The Orlando Sentinel
Congress Confronts Loch Ness Monster Over Puerto Rico
by Thomas L. Jipping, Special to The Sentinel
September 25, 2000
The 2000 Republican platform states, "Congress has the final authority to define the constitutionally valid options for Puerto Rico ." Both as a matter of constitutional law and sound policy, the Grand Old Party platform gets it exactly right.
Article IV of the Constitution is clear that Congress alone has the authority to make "all needful rules and regulations" for the territories. That includes Puerto Rico.
The GOP platform also is right to demand that Congress consider only "constitutionally valid" proposals for Puerto Rico 's future.
Realizing that the only valid options for Puerto Rico are its current status as a territory, statehood or independence, Republican Rep. John Doolittle of California said Congress should take one invalid option off the table by rejecting the radical arrangement proposed by one of Puerto Rico 's most powerful political factions. In an unorthodox but commendable move, he has even introduced a bill that embodies the unconstitutional plan so Congress can vote it down and make its opposition unmistakably clear.
Though often called a commonwealth, Puerto Rico has been an unincorporated territory of the United States since 1898. Congress' grant of U.S. citizenship to Puerto Ricans in 1917, and its approval of internal self-government and a local constitution in 1952, did not change Puerto Rico 's territorial status . For more than 30 years, efforts have been made within Puerto Rico to determine its ultimate political status . But because the U.S. Constitution gives Congress exclusive jurisdiction over U.S. territories, Congress alone must guide that process.

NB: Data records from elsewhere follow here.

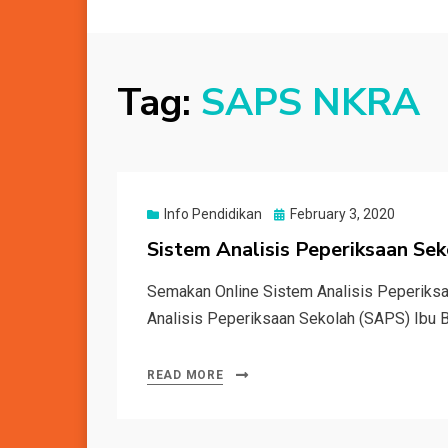
Tag:
SAPS NKRA
Posted
Info Pendidikan
February 3, 2020
on
Sistem Analisis Peperiksaan Se
Semakan Online Sistem Analisis Peperiks
Analisis Peperiksaan Sekolah (SAPS) Ibu
READ MORE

Instead, it has allowed plebiscites on the island's future to become contaminated and devalued by the allure of false choices. The Popular Democratic Party (PDP), which had previously backed the so- called commonwealth status quo, has in recent years pushed an option that is neither a territory, nor a state nor a sovereign nation. Instead, it would incorporate features of all three constitutional options to create something the Constitution simply does not recognize.

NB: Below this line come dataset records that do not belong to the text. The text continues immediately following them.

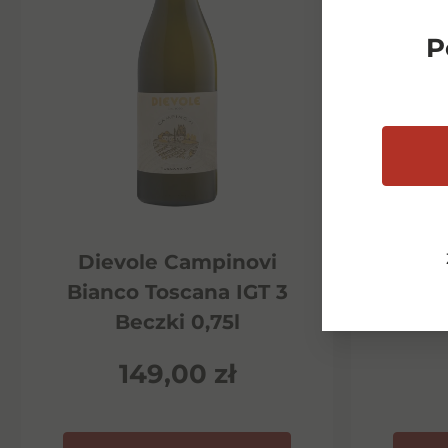
P
Dievole Campinovi
Di
Bianco Toscana IGT 3
Ha
Beczki 0,75l
P
149,00
zł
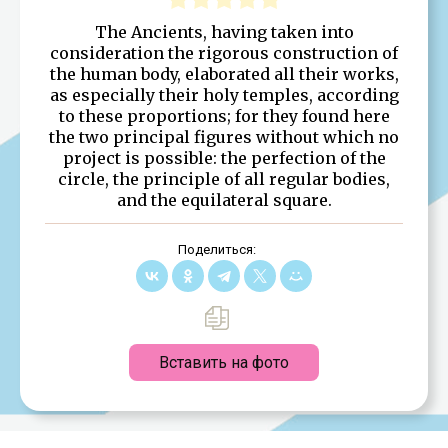
The Ancients, having taken into
consideration the rigorous construction of
the human body, elaborated all their works,
as especially their holy temples, according
to these proportions; for they found here
the two principal figures without which no
project is possible: the perfection of the
circle, the principle of all regular bodies,
and the equilateral square.
Поделиться:
Вставить на фото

As approved by the PDP on Oct. 15, 1998, this radical plan would create an entity that, although neither a state nor a territory, would be in permanent union with and continue to receive welfare and other benefits from the United States. Indeed, this misguided plan would provide that the United States must furnish Puerto Rico with an annual block grant, adjusted for inflation, with which to finance social programs, public-works projects and other government functions. Under the Constitution, however, states and territories are the only legitimate political subdivisions of the United States.

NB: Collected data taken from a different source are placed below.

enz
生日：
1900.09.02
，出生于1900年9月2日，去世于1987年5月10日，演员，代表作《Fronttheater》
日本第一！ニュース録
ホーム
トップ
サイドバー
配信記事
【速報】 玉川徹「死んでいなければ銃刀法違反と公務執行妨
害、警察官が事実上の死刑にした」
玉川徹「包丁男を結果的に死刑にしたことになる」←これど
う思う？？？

The PDP's scheme also calls for Congress to give Puerto Rico the authority to reject federal laws to which it does not want to submit. States and territories, of course, have no such authority. Congress cannot give Puerto Rico this nullification power, because, under the Constitution's Supremacy Clause, federal law governs where it conflicts with the laws of states of territories.
The PDP plan also contemplates for Puerto Rico the authority to control its own trade with foreign nations. This grant of power runs afoul of America's founding charter. Just recently, the Supreme Court confirmed that states have no such constitutional authority to regulate trade. The same principle applies to territories, and Congress may not create a different kind of political subunit that has independent power over its commerce with foreign countries.
In sum, then, the hybrid entity proposed by the PDP would not be a territory, but the United States would be responsible for its defense and welfare as if it were. It would not be a state but would be in permanent union as if it were and could exert itself independently in international affairs as no state may. It seemingly would be considered a nation with its own distinct nationality, but its people would be United States citizens and use United States currency. Like the Loch Ness monster, this proposal is very frightening, but the entity it proposes simply does not exist.
Our Constitution recognizes no such arrangement. As a result, in defining the legitimate options for Puerto Rico 's future, Congress should follow Rep. Doolittle's lead and take this constitutionally reckless option off the table.